The task | Reproduce each of the following items word for word, omitting the pictures from your answer.

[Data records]
** START **
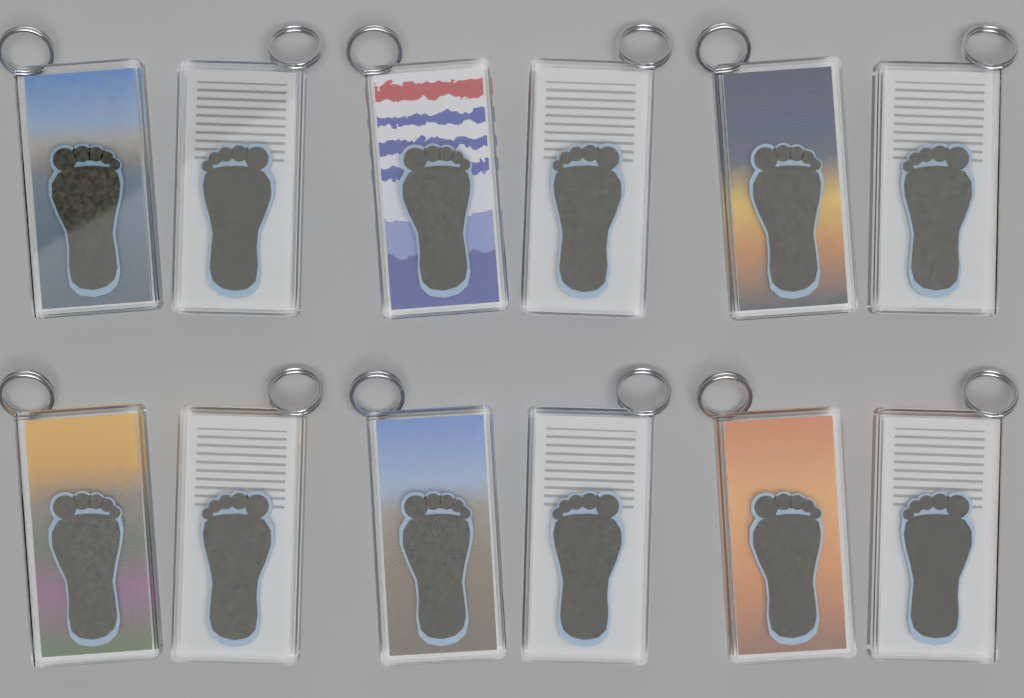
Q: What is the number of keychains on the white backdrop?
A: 12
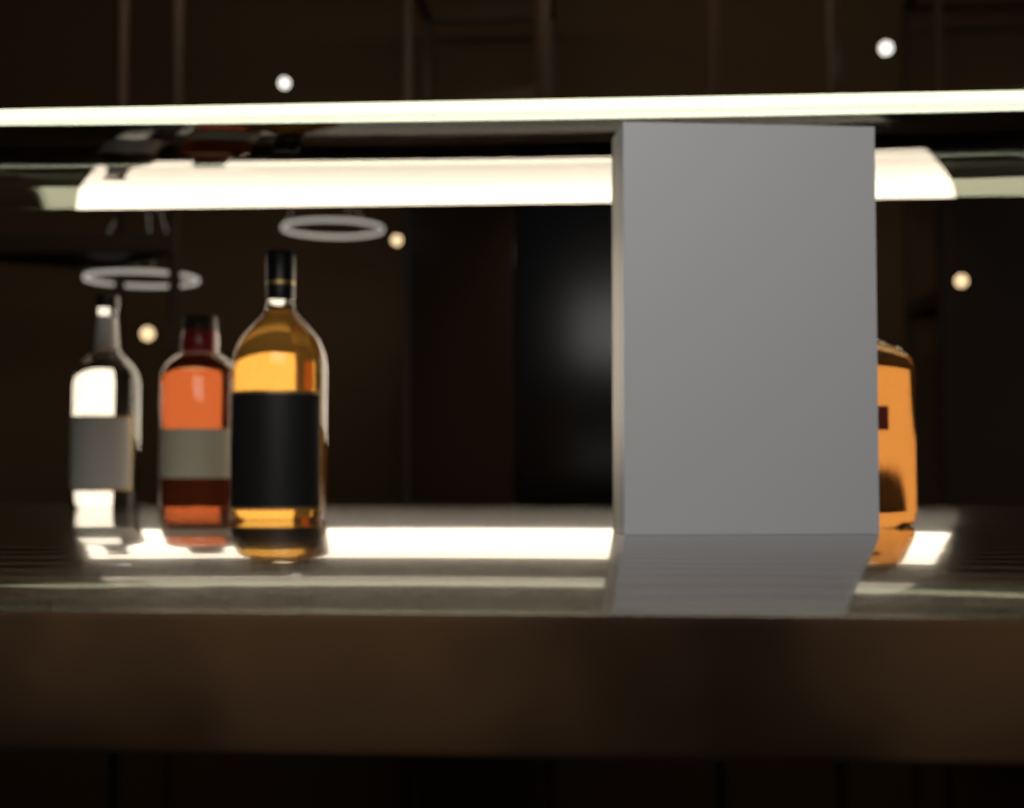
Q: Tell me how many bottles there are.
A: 4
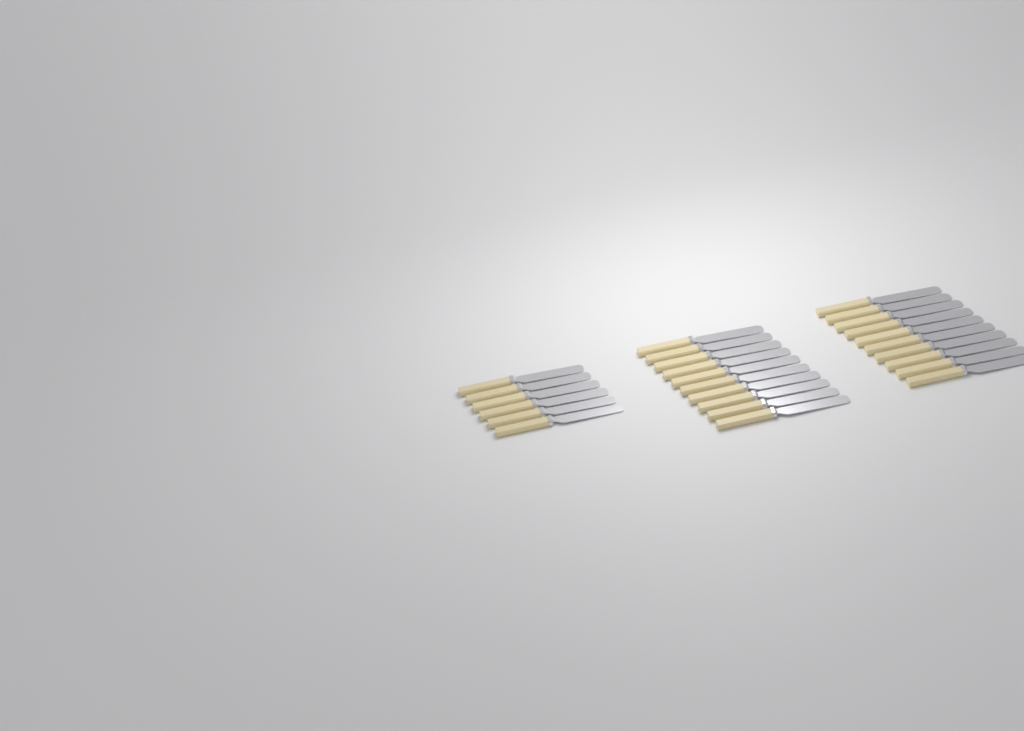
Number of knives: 26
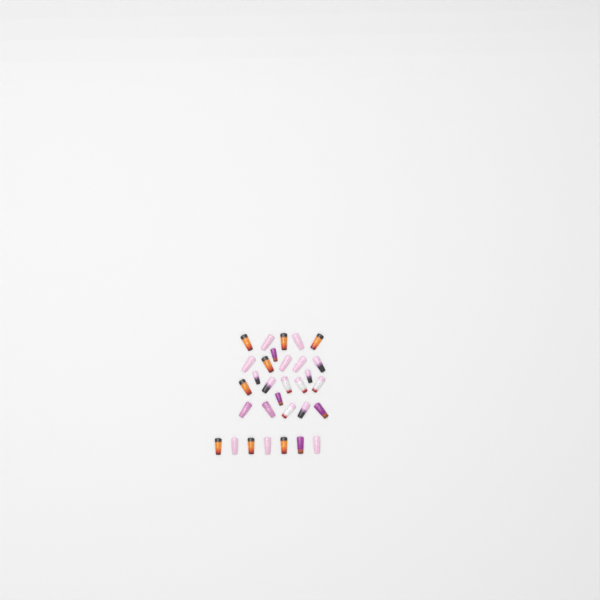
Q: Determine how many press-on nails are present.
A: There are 31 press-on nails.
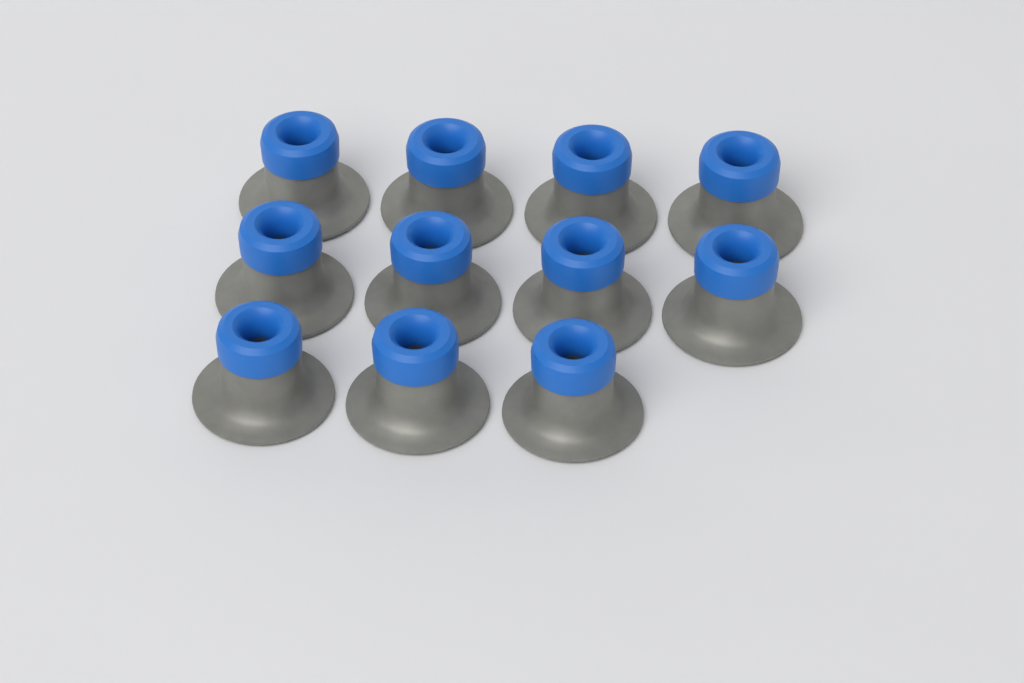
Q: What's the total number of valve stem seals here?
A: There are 11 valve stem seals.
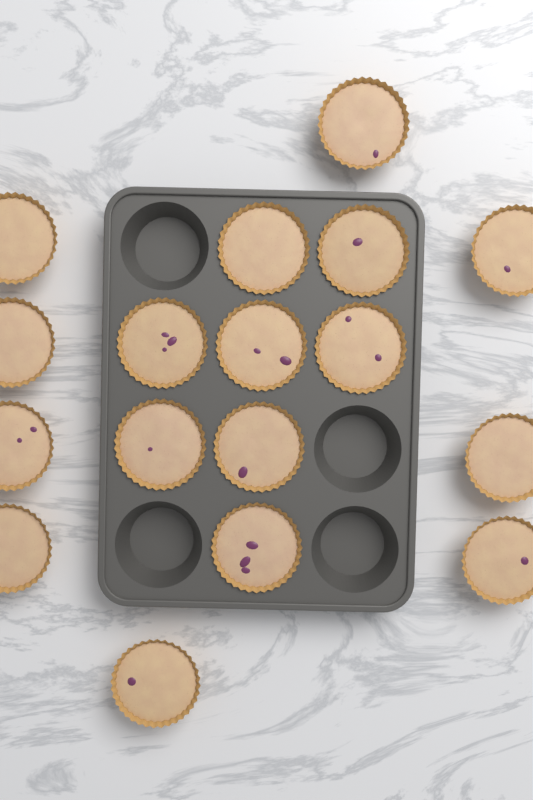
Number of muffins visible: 17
** END **
In response |
Q: What is the number of keychains on the white backdrop?
A: 12
Q: Tell me how many bottles there are.
A: 4
Number of knives: 26
Q: Determine how many press-on nails are present.
A: There are 31 press-on nails.
Q: What's the total number of valve stem seals here?
A: There are 11 valve stem seals.
Number of muffins visible: 17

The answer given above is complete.